Military spouses are no strangers to being their own best advocates. Licensing and certification is no different. Our Take Action Guide provides a step-by-step process for how to get involved.
Why Relicensing Is a Problem
It's time consuming
Researching a new state’s eligibility and other requirements; studying for and taking tests to obtain a new license (then waiting for results); taking additional required courses before being eligible to apply for a license: the process for a spouse to stay current with professional credentials is daunting.
Military spouses earn 26.8% less in income than their non-military counterparts, which adds up to $12,374 per year in lost wages. These licensing and credentialing barriers keep military spouses out of the job market longer and can negatively affect future employment.

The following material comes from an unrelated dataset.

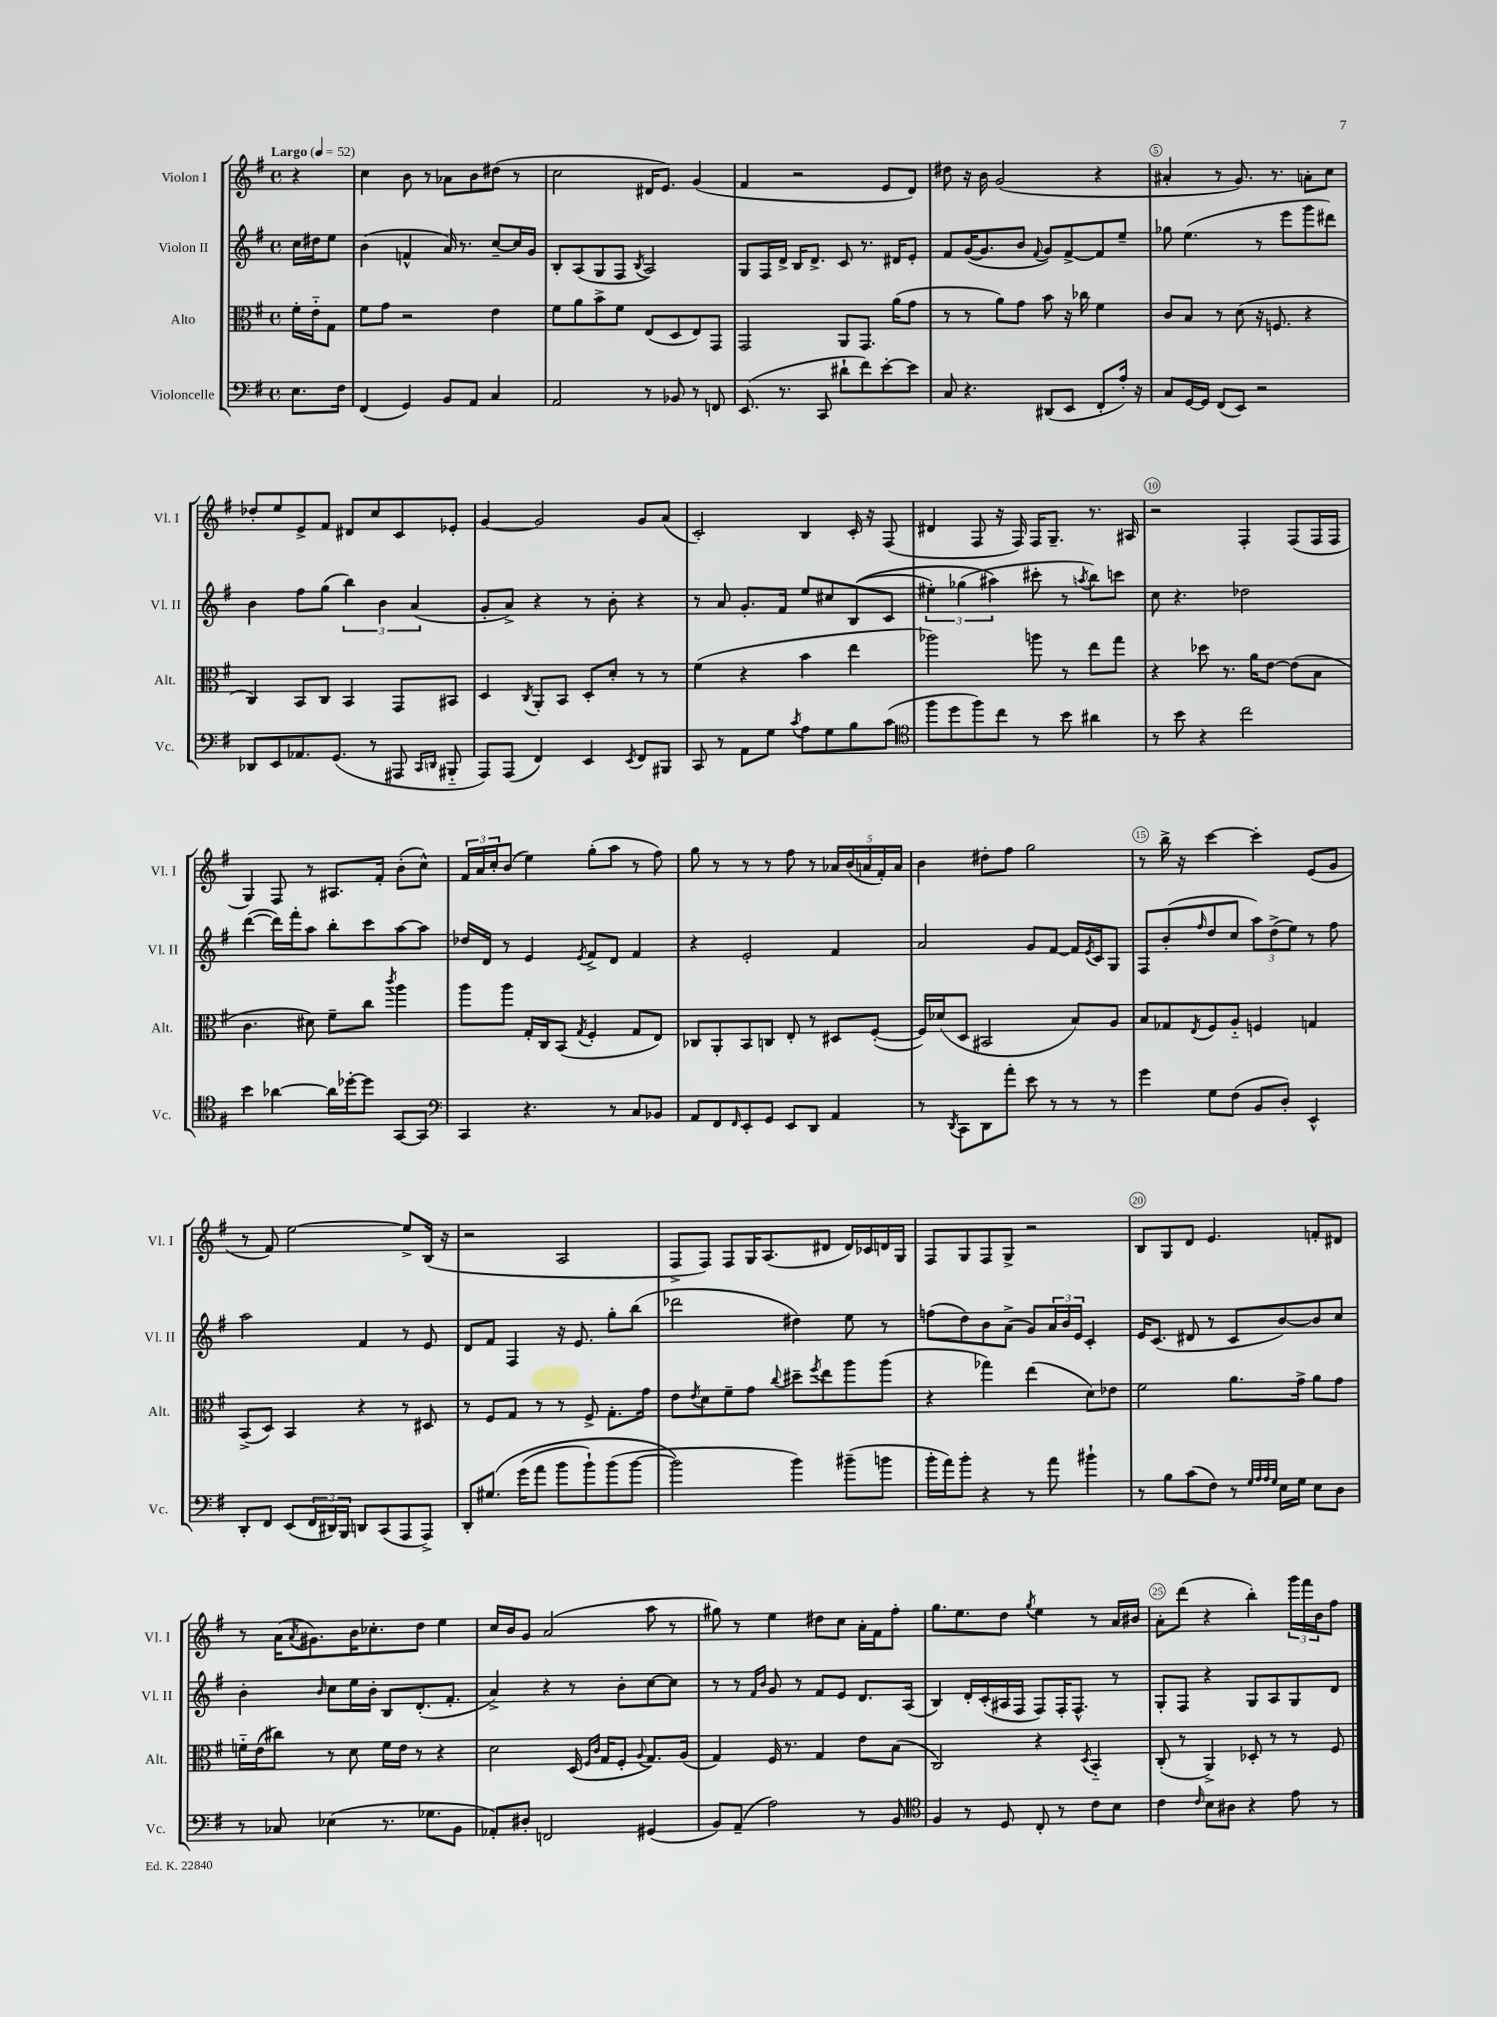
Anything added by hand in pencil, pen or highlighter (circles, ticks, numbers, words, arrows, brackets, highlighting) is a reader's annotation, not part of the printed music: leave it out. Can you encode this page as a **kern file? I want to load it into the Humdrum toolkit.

The barriers faced by military spouses trying to obtain a new license or certification in each new state is not only damaging to his or her career, it hurts the entire military family by eroding the financial stability that comes with a second income.
Costly fees associated with additional courses, renewing, testing, and transferring professional licenses and certifications range from hundreds to thousands of dollars, making it difficult for military spouses to enter the workforce in their new state, and ultimately provide needed income for their families.
Interstate Compacts Provide Relief
Occupational interstate compacts are agreements between professional associations, occupational licensing boards, and other state boards designed to ease the burden on transient professionals, like military spouses, who want to stay employed even after a required military move across state lines.
Interstate compacts allow a military spouse with an occupational license or certification in one compact state to practice in another participating state through “privilege to practice” policies. States can voluntarily sign onto each compact to allow spouses to take advantage of the state-to-state reciprocity.